Productive vs. Unproductive Stuck
Productive Stuck ✅
- Actively trying different approaches
- Testing hypotheses
- Communicating your thoughts
- Making incremental progress
You: "Let me try using two pointers... Hmm, that doesn't
handle duplicates well. What about sorting first?"
Unproductive Stuck ❌
- Silent thinking with no progress
- Staring at code without action
- Refusing to change approach
- Getting defensive
You: *stares at screen for 5 minutes*
Interviewer: "Would a hash map help?"
You: "No, I think my way will work."
*continues not working*
Early Warning Signs
Catch yourself before you're truly stuck:
Warning Sign 1: Circular Thinking
"Maybe I should use a stack... no, a queue...
or maybe a stack... wait, what about a queue..."
Fix: Pick one and try it. You can always switch.
Warning Sign 2: Overcomplicating
"I'll create a helper function that calls another helper
that uses a class with three methods..."
Fix: Start simple. Add complexity only if needed.
Warning Sign 3: Perfectionism
"I need to think through every possible edge case before
I write any code..."
Fix: Start coding with the main case. Handle edge cases after.
Warning Sign 4: Scope Creep
"What if the input is empty? Or negative? Or really large?
Or has duplicates? Or..."
Fix: Ask the interviewer which cases matter most.

WORK INSTRUCTION 1 -
In the text on getting stuck, what fix does it give for perfectionism?
WORK INSTRUCTION 2 -
Retype the part of the text on getting stuck that opens with the words containing "Fix: Pick one" and closes with "edge cases after.".

MATERIAL PROVIDED -
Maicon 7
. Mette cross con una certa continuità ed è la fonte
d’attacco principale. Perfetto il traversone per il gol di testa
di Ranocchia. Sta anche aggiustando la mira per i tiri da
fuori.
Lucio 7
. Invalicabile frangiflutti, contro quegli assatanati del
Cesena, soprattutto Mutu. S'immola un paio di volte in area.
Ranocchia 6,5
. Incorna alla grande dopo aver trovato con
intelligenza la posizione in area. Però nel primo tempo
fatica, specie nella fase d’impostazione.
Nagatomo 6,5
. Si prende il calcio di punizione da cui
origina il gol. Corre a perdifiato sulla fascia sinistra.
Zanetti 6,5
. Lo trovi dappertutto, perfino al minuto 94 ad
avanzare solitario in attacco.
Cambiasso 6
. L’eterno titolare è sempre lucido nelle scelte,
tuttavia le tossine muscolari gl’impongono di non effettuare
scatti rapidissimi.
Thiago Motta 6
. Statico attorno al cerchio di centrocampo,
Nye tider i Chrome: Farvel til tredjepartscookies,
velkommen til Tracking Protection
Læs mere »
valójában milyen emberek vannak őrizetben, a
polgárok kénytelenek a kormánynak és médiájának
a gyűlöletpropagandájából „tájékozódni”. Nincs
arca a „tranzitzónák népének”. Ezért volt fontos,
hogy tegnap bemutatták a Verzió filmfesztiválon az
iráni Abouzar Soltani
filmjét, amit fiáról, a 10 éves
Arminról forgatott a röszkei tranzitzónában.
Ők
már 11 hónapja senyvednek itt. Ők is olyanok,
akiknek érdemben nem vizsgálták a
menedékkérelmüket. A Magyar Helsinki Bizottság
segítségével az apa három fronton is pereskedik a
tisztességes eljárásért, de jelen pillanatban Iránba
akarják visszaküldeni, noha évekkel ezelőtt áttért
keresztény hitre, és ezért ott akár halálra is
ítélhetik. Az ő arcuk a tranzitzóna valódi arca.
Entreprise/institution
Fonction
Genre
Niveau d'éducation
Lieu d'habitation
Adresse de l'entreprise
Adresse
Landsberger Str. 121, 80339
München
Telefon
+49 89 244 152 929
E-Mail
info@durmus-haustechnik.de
* * *
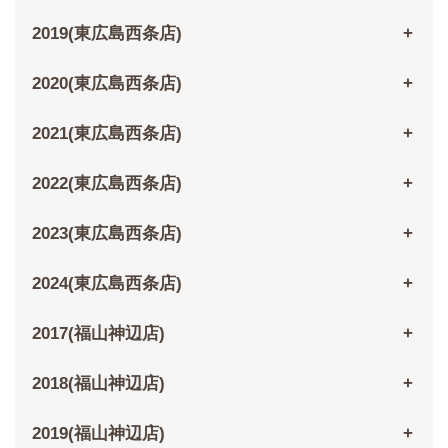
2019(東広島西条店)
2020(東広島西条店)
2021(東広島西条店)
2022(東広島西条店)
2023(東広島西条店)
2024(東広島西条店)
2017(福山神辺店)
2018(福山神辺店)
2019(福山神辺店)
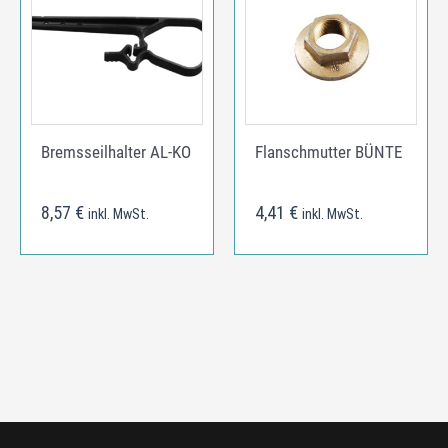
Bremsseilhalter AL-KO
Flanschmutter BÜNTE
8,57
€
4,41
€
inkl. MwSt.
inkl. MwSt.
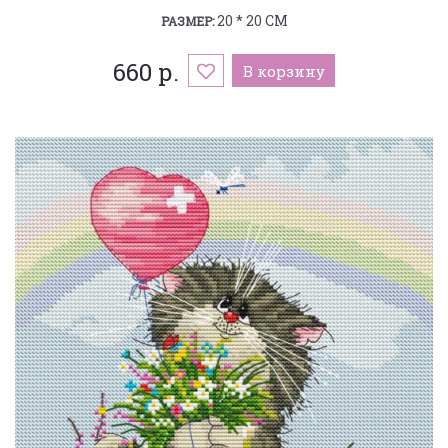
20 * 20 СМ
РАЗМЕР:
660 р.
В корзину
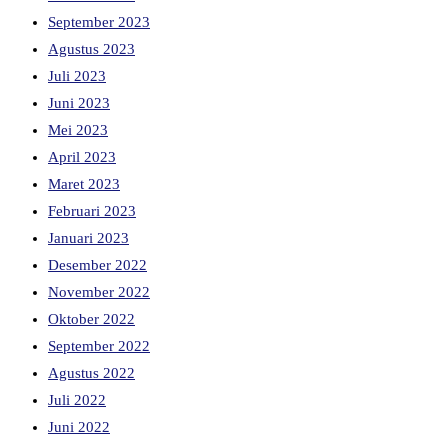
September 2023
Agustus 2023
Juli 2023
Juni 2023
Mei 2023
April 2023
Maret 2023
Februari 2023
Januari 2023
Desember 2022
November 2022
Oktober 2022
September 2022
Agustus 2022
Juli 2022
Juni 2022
* * *
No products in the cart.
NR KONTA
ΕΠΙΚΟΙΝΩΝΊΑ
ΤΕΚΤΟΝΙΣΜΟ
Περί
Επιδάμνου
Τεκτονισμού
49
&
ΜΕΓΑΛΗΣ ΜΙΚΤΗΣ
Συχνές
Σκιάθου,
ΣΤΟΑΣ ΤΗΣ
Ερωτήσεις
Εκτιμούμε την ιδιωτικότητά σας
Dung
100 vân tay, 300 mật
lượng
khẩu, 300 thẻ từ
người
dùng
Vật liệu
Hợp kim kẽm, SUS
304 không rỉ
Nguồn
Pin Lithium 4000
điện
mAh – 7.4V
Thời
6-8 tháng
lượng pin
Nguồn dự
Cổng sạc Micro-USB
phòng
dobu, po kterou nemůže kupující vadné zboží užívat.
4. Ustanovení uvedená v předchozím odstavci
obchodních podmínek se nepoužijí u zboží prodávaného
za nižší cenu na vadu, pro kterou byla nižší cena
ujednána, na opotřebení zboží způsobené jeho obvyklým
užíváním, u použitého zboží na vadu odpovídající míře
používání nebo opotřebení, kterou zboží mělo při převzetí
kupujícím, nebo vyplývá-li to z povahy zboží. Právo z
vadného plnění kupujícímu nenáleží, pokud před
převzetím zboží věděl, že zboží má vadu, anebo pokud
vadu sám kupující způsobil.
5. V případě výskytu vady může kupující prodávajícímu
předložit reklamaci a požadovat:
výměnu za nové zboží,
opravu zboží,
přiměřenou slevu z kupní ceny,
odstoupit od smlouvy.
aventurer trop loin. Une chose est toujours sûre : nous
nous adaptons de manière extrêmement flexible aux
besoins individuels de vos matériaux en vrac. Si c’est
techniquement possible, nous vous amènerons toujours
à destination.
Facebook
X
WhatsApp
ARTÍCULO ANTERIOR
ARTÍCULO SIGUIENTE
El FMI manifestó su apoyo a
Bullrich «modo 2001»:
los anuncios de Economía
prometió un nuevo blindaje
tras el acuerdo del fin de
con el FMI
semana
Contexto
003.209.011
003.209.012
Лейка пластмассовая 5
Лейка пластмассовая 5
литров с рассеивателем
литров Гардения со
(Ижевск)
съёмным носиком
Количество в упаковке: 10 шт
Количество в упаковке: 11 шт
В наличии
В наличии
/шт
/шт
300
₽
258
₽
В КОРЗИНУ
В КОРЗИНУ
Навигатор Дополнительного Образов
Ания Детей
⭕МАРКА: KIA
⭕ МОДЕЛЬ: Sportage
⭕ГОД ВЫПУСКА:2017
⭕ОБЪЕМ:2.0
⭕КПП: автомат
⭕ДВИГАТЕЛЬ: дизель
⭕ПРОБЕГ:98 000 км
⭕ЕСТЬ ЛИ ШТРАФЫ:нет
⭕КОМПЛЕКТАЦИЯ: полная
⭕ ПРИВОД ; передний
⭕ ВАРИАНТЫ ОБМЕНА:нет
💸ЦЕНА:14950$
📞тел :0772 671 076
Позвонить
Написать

REPLY 1 -
Start coding with the main case and handle edge cases after.

REPLY 2 -
Fix: Pick one and try it. You can always switch.
Warning Sign 2: Overcomplicating
"I'll create a helper function that calls another helper
that uses a class with three methods..."
Fix: Start simple. Add complexity only if needed.
Warning Sign 3: Perfectionism
"I need to think through every possible edge case before
I write any code..."
Fix: Start coding with the main case. Handle edge cases after.